The Hotel Laube, also known as the Laube Hotel, is a historical hotel turned apartments located at 1226 N. State St. in downtown Bellingham, Washington. The building was completed in 1903 on behest of Charles Laube (1846–1928) and Margaret Laube (1851–1928). The building consists of brick and sandstone.

When the hotel initially opened on February 3, 1903, the top two floors contained 50 rooms for guests. After Charles Laube's death in 1928, ownership of the hotel passed to his sons, Charles F. Laube and Herbert D. Laube. The hotel closed in late 1983.

During the late 1970s, a bar and music venue opened on the main floor. The business ran under several names, such as Bucks, Pete's, and finally Bellingham Bay Brewing Company (later shortened to 3B). Several live music acts such as Death Cab for Cutie and Idiot Pilot performed at the venue. 3B closed its doors on December 31, 2005, in preparation for renovations to the building.

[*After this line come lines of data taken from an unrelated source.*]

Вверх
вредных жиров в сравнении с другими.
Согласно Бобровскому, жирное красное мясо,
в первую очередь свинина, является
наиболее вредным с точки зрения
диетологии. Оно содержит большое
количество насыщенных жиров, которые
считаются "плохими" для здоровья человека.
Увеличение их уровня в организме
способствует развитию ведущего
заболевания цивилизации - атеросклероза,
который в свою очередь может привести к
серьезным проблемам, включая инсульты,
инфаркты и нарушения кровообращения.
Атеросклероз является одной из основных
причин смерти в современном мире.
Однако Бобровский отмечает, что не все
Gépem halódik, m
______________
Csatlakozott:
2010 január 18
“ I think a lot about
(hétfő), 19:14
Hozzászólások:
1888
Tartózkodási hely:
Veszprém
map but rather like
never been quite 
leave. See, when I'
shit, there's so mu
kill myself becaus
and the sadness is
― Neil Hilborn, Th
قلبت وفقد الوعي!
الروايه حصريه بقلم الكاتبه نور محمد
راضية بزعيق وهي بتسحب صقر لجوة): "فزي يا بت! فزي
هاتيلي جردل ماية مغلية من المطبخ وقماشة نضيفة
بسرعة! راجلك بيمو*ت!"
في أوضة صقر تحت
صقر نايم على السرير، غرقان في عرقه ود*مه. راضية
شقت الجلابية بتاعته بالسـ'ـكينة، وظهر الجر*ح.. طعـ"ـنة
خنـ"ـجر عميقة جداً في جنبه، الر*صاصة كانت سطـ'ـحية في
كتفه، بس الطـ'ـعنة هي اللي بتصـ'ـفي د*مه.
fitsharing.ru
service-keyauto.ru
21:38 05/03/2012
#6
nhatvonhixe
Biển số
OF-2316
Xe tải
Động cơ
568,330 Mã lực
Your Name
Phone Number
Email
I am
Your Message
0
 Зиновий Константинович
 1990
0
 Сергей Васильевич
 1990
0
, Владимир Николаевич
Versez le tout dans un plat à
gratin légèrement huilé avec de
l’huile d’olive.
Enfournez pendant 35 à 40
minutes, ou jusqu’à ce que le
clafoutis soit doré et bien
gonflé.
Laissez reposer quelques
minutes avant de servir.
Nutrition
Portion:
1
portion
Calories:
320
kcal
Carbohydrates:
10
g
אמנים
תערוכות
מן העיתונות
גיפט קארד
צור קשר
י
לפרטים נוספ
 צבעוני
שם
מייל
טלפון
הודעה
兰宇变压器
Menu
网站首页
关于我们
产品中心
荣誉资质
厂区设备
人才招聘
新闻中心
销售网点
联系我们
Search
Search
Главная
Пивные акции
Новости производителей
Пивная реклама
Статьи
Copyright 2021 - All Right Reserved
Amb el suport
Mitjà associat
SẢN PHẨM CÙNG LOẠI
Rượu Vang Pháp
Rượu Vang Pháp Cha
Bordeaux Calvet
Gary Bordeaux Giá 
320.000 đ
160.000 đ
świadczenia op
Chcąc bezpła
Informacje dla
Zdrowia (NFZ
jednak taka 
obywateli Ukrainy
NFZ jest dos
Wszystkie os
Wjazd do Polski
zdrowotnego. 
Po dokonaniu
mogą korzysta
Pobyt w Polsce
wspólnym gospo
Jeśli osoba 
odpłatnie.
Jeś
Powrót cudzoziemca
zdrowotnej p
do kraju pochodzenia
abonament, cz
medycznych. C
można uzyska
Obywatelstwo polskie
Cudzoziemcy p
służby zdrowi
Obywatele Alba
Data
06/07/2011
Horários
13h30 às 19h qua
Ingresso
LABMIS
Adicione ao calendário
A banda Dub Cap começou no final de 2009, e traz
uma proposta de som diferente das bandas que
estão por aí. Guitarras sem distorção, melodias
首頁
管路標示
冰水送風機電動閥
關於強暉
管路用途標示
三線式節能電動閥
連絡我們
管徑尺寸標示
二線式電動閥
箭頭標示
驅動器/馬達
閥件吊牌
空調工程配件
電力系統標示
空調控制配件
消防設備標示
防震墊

In 1998 the building was sold to developer Robert K. Hall, who owned Daylight Properties. Hall later sold to building to the Bellingham Housing Authority in 2005, citing difficulties in renovation as reason for the sale. A renovation project by the Housing Authority was started in 2007 and was completed in 2008 for the cost of $5.5 million. The upper floors of the building were remodeled to 20 low income housing apartments, while two retail spaces opened on the ground floor.

The building was added to the National Register of Historic Places listings on August 29, 2003.

The two retail spaces on the ground floor are currently being occupied by a deli and a thrift store.